Que dit le Centre national des ouragans ?
La tempête tropicale Melissa continue de se déplacer lentement sur la mer des Caraïbes centrales et pourrait se transformer en ouragan dans les prochaines 48 heures.
À 5h00, le centre de Melissa se trouvait à la latitude 15.0N et à la longitude 74.9O, à environ 390 km au sud-southeast de Kingston, Jamaïque, et à 485 km au sud-ouest de Port-au-Prince, Haïti.
Il se déplace lentement vers l'ouest-nord-ouest à 6 km/h et maintient des vents soutenus de 85 km/h.
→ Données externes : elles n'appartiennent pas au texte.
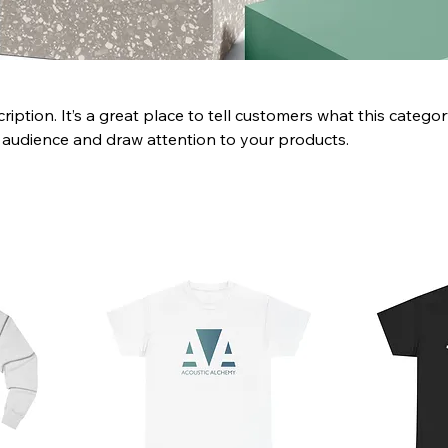
ription. It’s a great place to tell customers what this categor
 audience and draw attention to your products.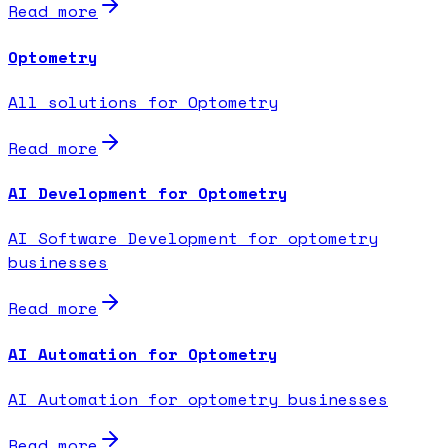
Read more
Optometry
All solutions for Optometry
Read more
AI Development for Optometry
AI Software Development for optometry
businesses
Read more
AI Automation for Optometry
AI Automation for optometry businesses
Read more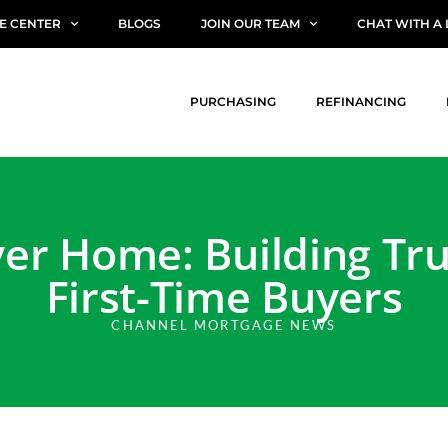
E CENTER
BLOGS
JOIN OUR TEAM
CHAT WITH A
PURCHASING
REFINANCING
er Home: Building Tr
First-Time Buyers
CHANNEL MORTGAGE NEWS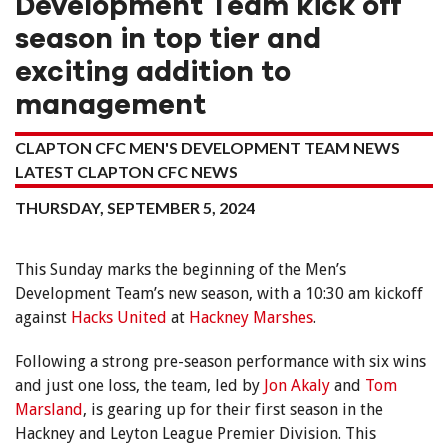
Development Team kick off
season in top tier and
exciting addition to
management
CLAPTON CFC MEN'S DEVELOPMENT TEAM NEWS
LATEST CLAPTON CFC NEWS
THURSDAY, SEPTEMBER 5, 2024
This Sunday marks the beginning of the Men’s
Development Team’s new season, with a 10:30 am kickoff
against
Hacks United
at
Hackney Marshes
.
Following a strong pre-season performance with six wins
and just one loss, the team, led by
Jon Akaly
and
Tom
Marsland
, is gearing up for their first season in the
Hackney and Leyton League Premier Division. This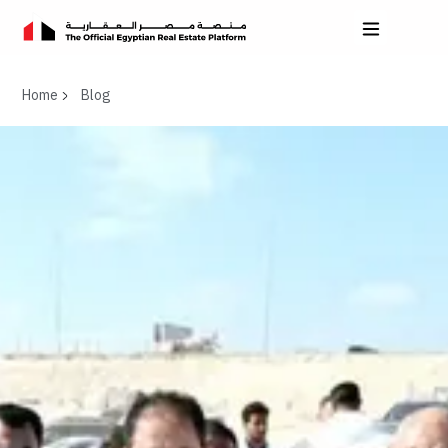
Home
Blog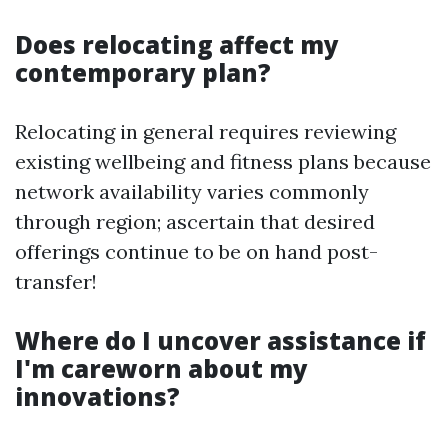
Does relocating affect my
contemporary plan?
Relocating in general requires reviewing
existing wellbeing and fitness plans because
network availability varies commonly
through region; ascertain that desired
offerings continue to be on hand post-
transfer!
Where do I uncover assistance if
I'm careworn about my
innovations?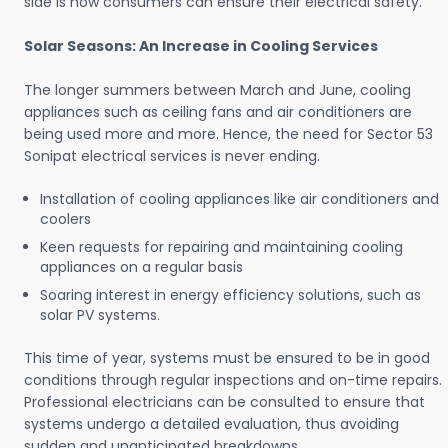
side is how consumers can ensure their electrical safety.
Solar Seasons: An Increase in Cooling Services
The longer summers between March and June, cooling
appliances such as ceiling fans and air conditioners are
being used more and more. Hence, the need for Sector 53
Sonipat electrical services is never ending.
Installation of cooling appliances like air conditioners and
coolers
Keen requests for repairing and maintaining cooling
appliances on a regular basis
Soaring interest in energy efficiency solutions, such as
solar PV systems.
This time of year, systems must be ensured to be in good
conditions through regular inspections and on-time repairs.
Professional electricians can be consulted to ensure that
systems undergo a detailed evaluation, thus avoiding
sudden and unanticipated breakdowns.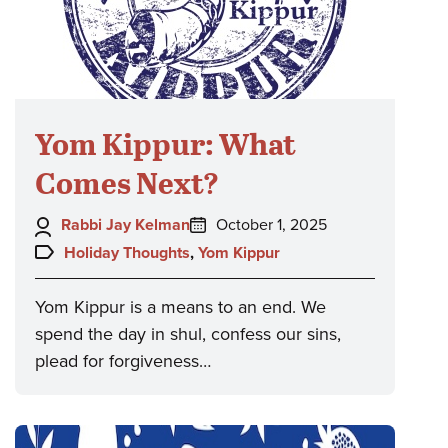
Yom Kippur: What
Comes Next?
Author:
Posted
Rabbi Jay Kelman
October 1, 2025
on:
Topics:
Holiday Thoughts
,
Yom Kippur
Yom Kippur is a means to an end. We
spend the day in shul, confess our sins,
plead for forgiveness…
Bien que son centre ne soit pas dirigé directement vers Cuba, l'est du pays pourrait faire face à des pluies intenses et à de fortes vagues, a averti le Centre national des ouragans (NHC) des États-Unis.
Bien que Cuba ne soit pas sous alerte officielle de tempête ou d'ouragan, le NHC souligne que des secteurs de l'est de Cuba, y compris des provinces telles que Guantánamo, Santiago de Cuba et Granma, pourraient être affectés par les vagues générées par Melissa au cours des prochains jours.
Ce phénomène peut représenter des risques pour les petites embarcations, les zones côtières basses, les infrastructures maritimes et les activités de pêche, en plus d'augmenter le potentiel d'érosion sur les plages exposées au sud.
On prévient également de la possibilité de pluies associées aux bandes externes de la tempête, notamment dans les provinces orientales, bien que l'intensité dépende de l'évolution de sa trajectoire dans les prochaines 48 à 72 heures.